Journées tests pour les nationalistes corses

Publié le par Jacques Casoni

Les indépendantistes insulaires entament ce soir, pour la 29e année consécutive, leurs traditionnelles Journées internationales. Une université d’été pour rappeler les conditions nécessaires, selon eux, à la « sortie de crise » en compagnie d’un représentant irlandais du Sinn Fein.

 

L’I.R.A. a déposé les armes. Officiellement, ce n’est pas le cas des nationalistes corses du F .L.N.C. qui s’étalent encore dans les magasines insulaires, lance-roquettes au poignet. Et même s’ils ne seraient plus très nombreux à enfiler la cagoule, ils rappellent régulièrement leur présence par des attentats. Des actions que l’exécutif de Corsica Libera, le groupe politique indépendantiste disposant de quatre élus à l’assemblée de Corse, « ne condamne pas ». Ils sont les seuls à adopter cette position. Pour eux, la « lutte armée » est encore là. Mais en invitant Paul Fleming, maire de la ville de Derry en Irlande du Nord et représentant du Sinn Fein, à leurs « Journées », ils entendent démontrer « qu’un conflit de type national peut se régler, affirme Gérard Dykstra, l’un des cadres du mouvement. En Ulster, un processus politique est arrivé jusqu’à un certain terme. L’I.R.A. y a participé mais ils n’ont désarmé que lorsqu’ils ont eu des gages suffisants. En Corse, le conflit n’est pas réglé ! »

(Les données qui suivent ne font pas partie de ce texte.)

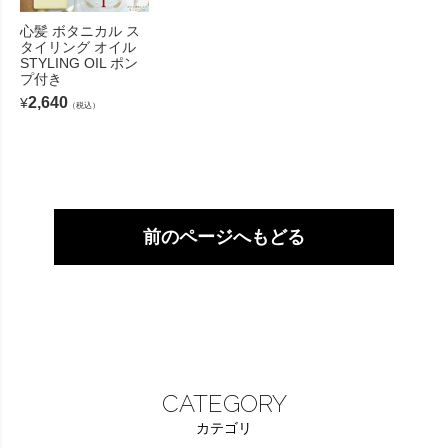
心髪 ボタニカル ス
タイリング オイル
STYLING OIL ポン
プ付き
2,640
¥
（税込）
前のページへもどる
CATEGORY
カテゴリ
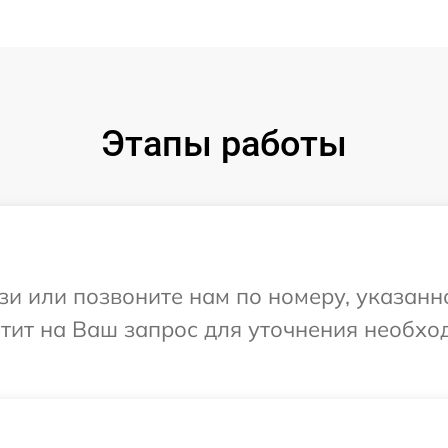
Этапы работы
и или позвоните нам по номеру, указанн
етит на Ваш запрос для уточнения необх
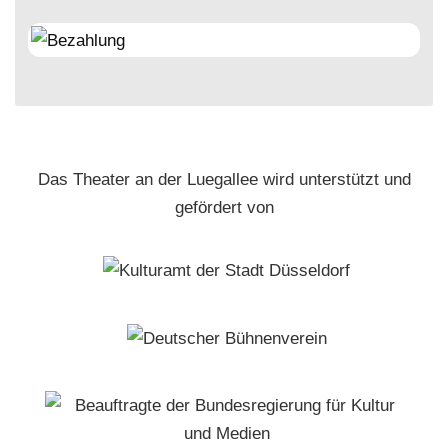
Das Theater an der Luegallee wird unterstützt und
gefördert von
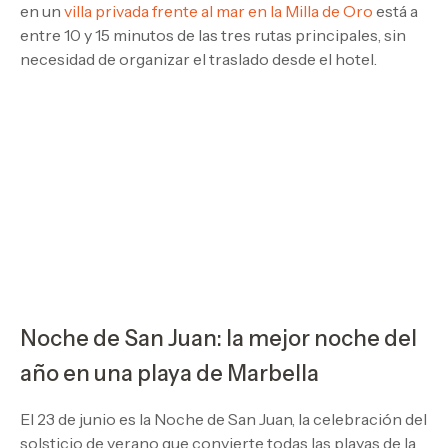
en un
villa privada frente al mar en la Milla de Oro
está a
entre 10 y 15 minutos de las tres rutas principales, sin
necesidad de organizar el traslado desde el hotel.
Noche de San Juan: la mejor noche del
año en una playa de Marbella
El 23 de junio es la Noche de San Juan, la celebración del
solsticio de verano que convierte todas las playas de la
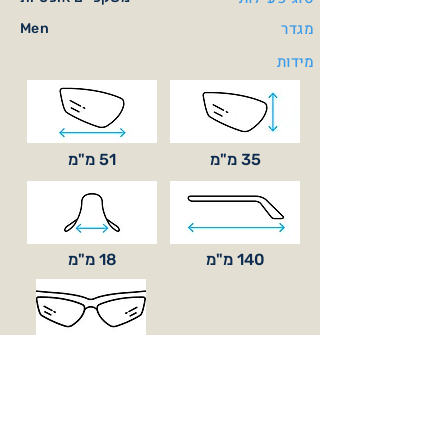
מגדר
Men
מידות
35 מ"מ
51 מ"מ
140 מ"מ
18 מ"מ
סוג עדשה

Pendant deux jours, ils vont donc échanger, converser, faire des tours de table. Basques, Catalans, Kanaks et autres « peuples en lutte », comme ils les appellent, seront présents pour donner une couleur internationale aux débats. Mais c’est une vision régionaliste qui va s’exprimer. Pour, au final, poser des conditions. Elles sont déjà établies par Jean-Guy Talamoni, l’un des chefs de file : « Pour nous, l’instauration d’une citoyenneté corse demeure une question centrale ». Elle serait acquise en justifiant de 10 ans de résidence sur l’île et permettrait, au bout de cette période, de pouvoir acquérir des biens immobiliers. « C’est la seule solution praticable !, assure l’avocat bastiais. Mais il n’y a pas que ça. Nous réclamons aussi le rapprochement des prisonniers incarcérés sur le continent, ainsi qu’une co-officialité de la langue corse dans les institutions ». Pour eux, tous ces éléments sont « une base de discussion pour parvenir à une solution politique ».


Un credo presque, pour ce mouvement qui a séduit près de 10% des votants en mars dernier, lors des élections territoriales. Adossé au score des autonomistes, plus modérés, les deux listes nationalistes ont recueilli 35% des voix. Plus que la droite et quasiment autant que la gauche. Alors, même s’ils ne veulent pas l’avouer, ces Journées internationales vont permettre aux leaders indépendantistes de prendre le pouls auprès des militants. Et de voir si le mouvement gagne du terrain. Car, François Sargentini, le reconnaît du bout des lèvres, le rendez-vous de Corte était en perte de vitesse ces dernières années : « Avant, c’était étalé sur trois jours, aujourd’hui, c’est plus concentré sur le dimanche… » C’est le point d’orgue du week-end, où l’an dernier, 500 militants s’étaient réunis sous le chapiteau. « Ne vous attendez pas à ce qu’on réunisse 3 000 personnes. Bien sûr on peut mettre des cars de ramassage, mais ce n’est pas une kermesse, ironise Jean-Guy Talamoni. Notre but est simplement d’avoir des débats riches. Pour apporter notre solution à la sortie de crise. Si nous avons 800 personnes au meeting, ce sera très bien ». Ils sont pourtant 12 000 à avoir glissé un bulletin estampillé Corsica Libera en mars dernier.